A long road to recovery leaves one physician concerned about healthcare costs, and wondering whether a return to work full time is realistic.

Even though I have had health insurance continuously since finishing physician training, I found the costs of my illness significant. So significant, in fact, that the costs of care canceled my income for working nearly half a year.

No wonder so many people have gone bankrupt due to healthcare expenditures.

Fortunately for me, my savings and those left to me by my parents allowed me to weather the costs fairly well. Yet, it has been a continual worry. Will I outlive my savings? Will I be able to afford education for my children?

These concerns have lingered since a return to the operating room still looks far off due to complications of chemotherapy.

Now, I am staged as no evidence of disease. A cause for celebration. But, my life is still disrupted by the fact that I have a neuropathy. My hands and feet are numb and tingling. I am sometimes unsteady when I walk. Fine motor skills are still more difficult. Will this get better or not? Will I need to find a new career?

I am too young to retire. And I still have two school-aged children. How much retraining should I consider? No one can answer these questions. I am simply told to "wait and see."

But, I must live while waiting. And if I am away from surgery for too long, hospitals will worry that I have lost my skills. Returning to the profession I have practiced for over 20 years will require retraining. And, then there is the issue of endurance. Neurosurgery, and most surgical specialties, are physically demanding. I know my endurance is not normal. I have heard from other patients that it may be decreased for years.
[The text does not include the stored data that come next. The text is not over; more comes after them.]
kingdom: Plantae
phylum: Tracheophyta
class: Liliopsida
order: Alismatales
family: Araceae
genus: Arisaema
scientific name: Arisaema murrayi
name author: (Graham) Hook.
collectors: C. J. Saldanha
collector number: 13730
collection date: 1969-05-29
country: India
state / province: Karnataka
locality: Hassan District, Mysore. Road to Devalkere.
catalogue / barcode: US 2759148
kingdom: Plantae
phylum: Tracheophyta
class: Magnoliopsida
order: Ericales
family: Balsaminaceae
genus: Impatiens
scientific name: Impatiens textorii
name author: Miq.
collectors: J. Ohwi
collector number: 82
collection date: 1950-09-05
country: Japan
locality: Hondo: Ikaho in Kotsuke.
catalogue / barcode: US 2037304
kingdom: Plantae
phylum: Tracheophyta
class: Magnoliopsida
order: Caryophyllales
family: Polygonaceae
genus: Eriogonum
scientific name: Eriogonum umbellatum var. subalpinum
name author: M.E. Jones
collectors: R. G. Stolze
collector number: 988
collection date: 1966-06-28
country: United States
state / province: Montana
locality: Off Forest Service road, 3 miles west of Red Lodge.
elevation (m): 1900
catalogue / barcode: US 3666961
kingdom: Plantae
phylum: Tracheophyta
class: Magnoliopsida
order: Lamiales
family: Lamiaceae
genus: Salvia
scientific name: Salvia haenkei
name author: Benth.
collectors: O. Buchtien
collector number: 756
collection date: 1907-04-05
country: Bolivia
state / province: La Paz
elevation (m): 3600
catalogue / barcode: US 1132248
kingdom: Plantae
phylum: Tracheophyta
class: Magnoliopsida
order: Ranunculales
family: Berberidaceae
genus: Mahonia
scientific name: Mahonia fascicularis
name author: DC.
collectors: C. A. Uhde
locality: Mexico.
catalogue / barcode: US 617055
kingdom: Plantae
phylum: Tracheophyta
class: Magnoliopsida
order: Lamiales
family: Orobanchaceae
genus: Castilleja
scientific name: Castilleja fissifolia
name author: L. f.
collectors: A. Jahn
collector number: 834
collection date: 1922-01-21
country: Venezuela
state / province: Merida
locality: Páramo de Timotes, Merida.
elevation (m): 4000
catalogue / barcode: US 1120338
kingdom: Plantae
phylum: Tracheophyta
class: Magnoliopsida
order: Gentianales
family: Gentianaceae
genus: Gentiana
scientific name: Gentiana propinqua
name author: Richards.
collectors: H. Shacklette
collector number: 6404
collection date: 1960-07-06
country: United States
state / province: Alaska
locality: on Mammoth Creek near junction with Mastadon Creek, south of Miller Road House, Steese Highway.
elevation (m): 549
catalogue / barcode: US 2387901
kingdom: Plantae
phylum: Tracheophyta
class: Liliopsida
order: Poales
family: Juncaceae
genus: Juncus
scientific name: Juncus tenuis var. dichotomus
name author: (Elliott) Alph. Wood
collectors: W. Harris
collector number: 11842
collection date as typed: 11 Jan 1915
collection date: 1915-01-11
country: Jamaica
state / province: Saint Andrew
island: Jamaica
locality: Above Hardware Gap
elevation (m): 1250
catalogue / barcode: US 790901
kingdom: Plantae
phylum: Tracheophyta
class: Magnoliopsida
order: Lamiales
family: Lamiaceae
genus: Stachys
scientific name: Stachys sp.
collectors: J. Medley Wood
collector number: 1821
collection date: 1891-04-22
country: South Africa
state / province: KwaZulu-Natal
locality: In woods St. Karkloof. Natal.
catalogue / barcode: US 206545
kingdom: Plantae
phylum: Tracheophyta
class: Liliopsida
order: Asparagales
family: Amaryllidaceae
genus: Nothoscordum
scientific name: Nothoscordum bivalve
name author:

So, is it even reasonable to consider a return to full-time practice?

It is hard to struggle with these questions. And, yet I know that I have been fortunate to have the resources to have continued without major disruption for my children. Yet, they, too, worry about the future. They wonder what will become of them if I die. I have tried to reassure them that this has been taken care of. And, that I plan to live to see them grown and on their own.

Many cancer patients don't have the resources that I was fortunate to have. For many, it becomes a struggle to make ends meet. Fortunately, now there is a cap on medical expenses for nearly all Americans. But, that is only half the story. Expenses like rent, food and utilities continue. And without an understanding employer, a job may be lost, or pay cut, pushing families even closer to the edge. And, sometimes, this can make it difficult for a patient to continue with treatment.

Years ago, I had a patient, a child whose parents were unable to provide the care he needed. So he was bounced from relative to relative, missing or delaying his treatments. I remember wishing that I could just take in this child, so I could make sure he made it to his treatments. But, I knew that would become a full-time job.

That is what his relatives had struggled with. All of them were barely getting by financially. They couldn't afford to take the time off work to care for this relative.

So, I saw him dwindle and eventually die. He succumbed to a type of cancer that is often treatable with good success. I do think the lack of a social-support system cost that youngster his life.

Another child, through her treatment, caused her middle-class family to slip from a comfortable existence to needing public assistance. Only a part of this decline was due to direct medical care costs. It was also due to the costs of lost wages from her mother taking a leave of absence and her father cutting his schedule to part time.

Other patients, fearing that they might have cancer delay treatment because of the non-medical costs of treatment, and often shorten their lives.

These costs are one of the reasons cancer outcomes vary by socioeconomic status. The poor may not have the reserves or support system to fall back on to make it through treatment.

Fortunately, so far, I have had the resources. But, I must now plan for the future. I know I must return to work, but know that the work may have to be different. I wish writing could support my family, but know that we are a long way from that.